そもそも雷サージの「サージ」とは何でしょうか。これは電気系統などに対する、異常な過電圧のことを指します。 ノイズとは違い、高電圧で瞬間的なのが特徴です。雷だけではなく電源の入り切りなどによって発生することもありますが、原因の多くは雷です。サージと表記されている場合、雷サージの略称であることも多いです。
ノイズとは?
サージと似た現象である、「ノイズ」もまた、電気系統に対する過電圧のことを指します。しかしこちらは比較的、高周波で電圧は低めです。 こちらの原因の多くは、他の機器から漏れた電磁波を機器が拾ってしまうことです。サージと違い、雷によって引き起こされる物ではありません。航空機で携帯などの使用を制限されるのは、このノイズを予防するためなのです。
雷サージが起こるとどうなるのか?
雷サージが起こると、瞬間的に異常に高い電圧が家電などの中に走ります。結果として、家電の中が焼き切れて故障してしまいます。
家電機器や通信機器が故障する可能性がある
どうして高電圧が走ると、家電などは故障してしまうのでしょうか。そもそも電圧というのは、水圧と似たものです。 もしも急激に水圧が高まれば、水道管などが破裂してしまうことは想像できるかと思います。それと同じで、家電の中に異常な高電圧が走ると回路などが耐えきれずに焼けてしまうのです。 一般家庭用の電圧は100Vですが、雷の電圧は1億V。およそ100万倍です。完全に故障せずとも、PCなどの精密機器はデータが破損する恐れがあります。

### 取り組む課題
雷サージについての文章から、「そもそも雷サージの「サージ」」で始まり「き切れて故障してしまいます。」で終わる部分を取り出し、「電気系統」を「電気回路」に入れ替えて書き直すこと。

### データ欄
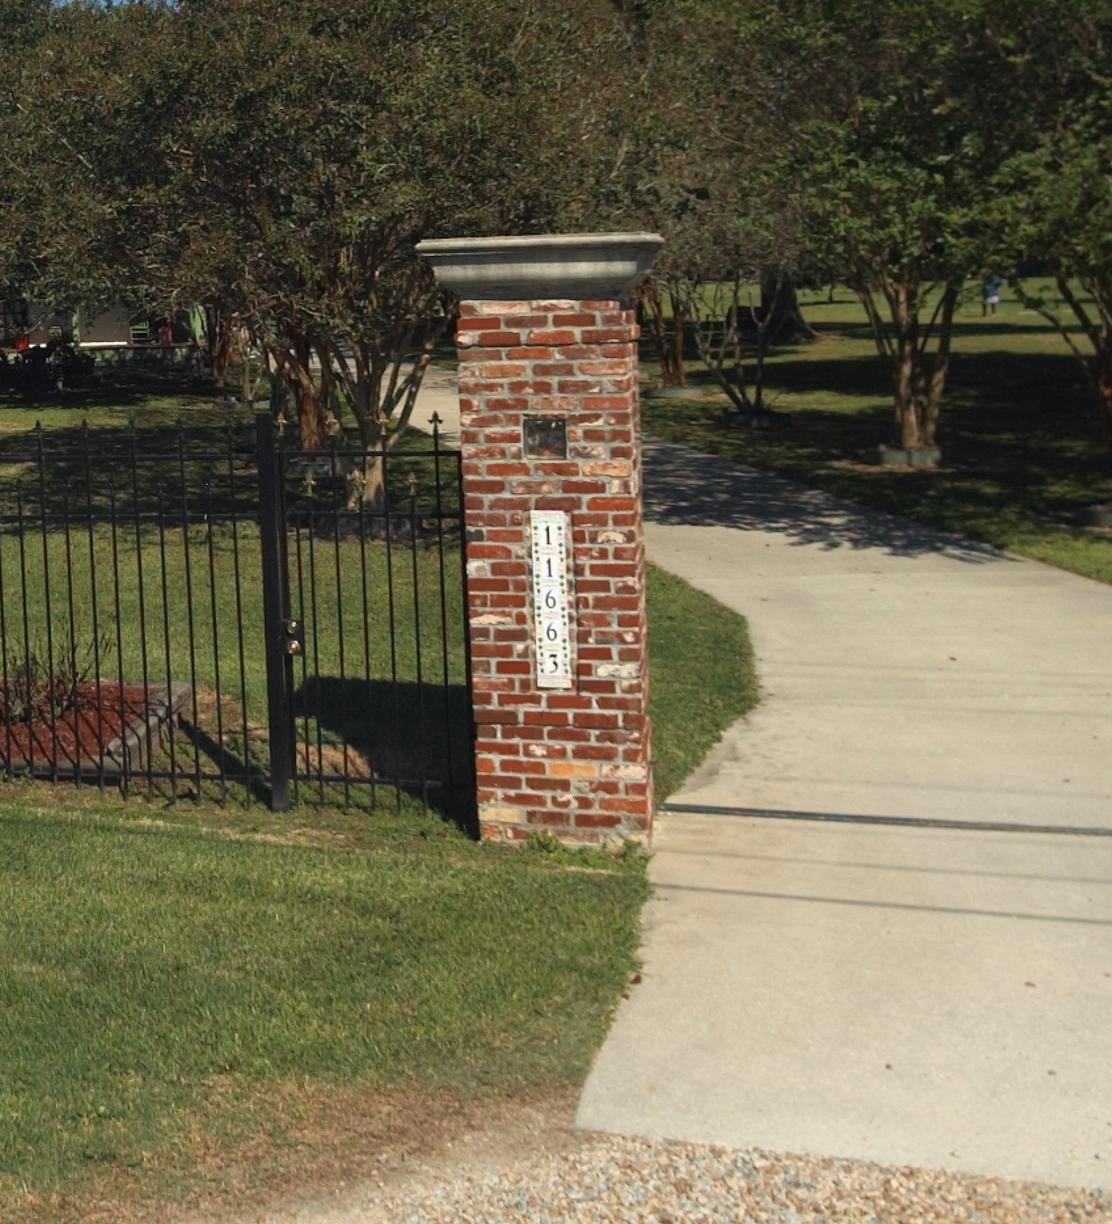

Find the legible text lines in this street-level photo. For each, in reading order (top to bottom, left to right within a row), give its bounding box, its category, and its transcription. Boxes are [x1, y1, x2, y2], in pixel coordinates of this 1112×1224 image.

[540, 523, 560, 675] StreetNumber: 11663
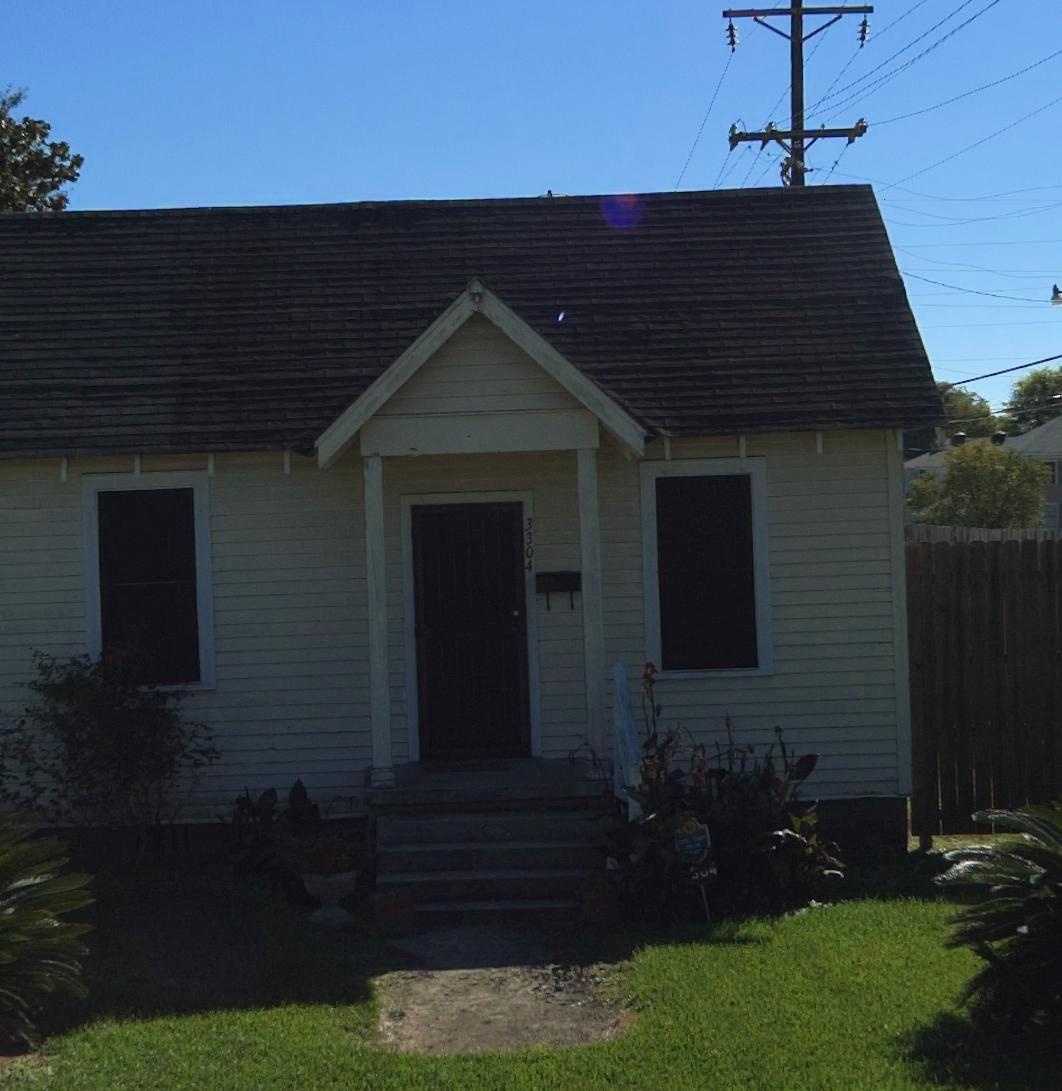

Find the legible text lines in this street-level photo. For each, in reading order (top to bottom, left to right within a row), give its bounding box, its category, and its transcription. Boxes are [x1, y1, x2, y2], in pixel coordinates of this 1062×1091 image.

### 解答例
そもそも雷サージの「サージ」とは何でしょうか。これは電気回路などに対する、異常な過電圧のことを指します。 ノイズとは違い、高電圧で瞬間的なのが特徴です。雷だけではなく電源の入り切りなどによって発生することもありますが、原因の多くは雷です。サージと表記されている場合、雷サージの略称であることも多いです。
ノイズとは?
サージと似た現象である、「ノイズ」もまた、電気回路に対する過電圧のことを指します。しかしこちらは比較的、高周波で電圧は低めです。 こちらの原因の多くは、他の機器から漏れた電磁波を機器が拾ってしまうことです。サージと違い、雷によって引き起こされる物ではありません。航空機で携帯などの使用を制限されるのは、このノイズを予防するためなのです。
雷サージが起こるとどうなるのか?
雷サージが起こると、瞬間的に異常に高い電圧が家電などの中に走ります。結果として、家電の中が焼き切れて故障してしまいます。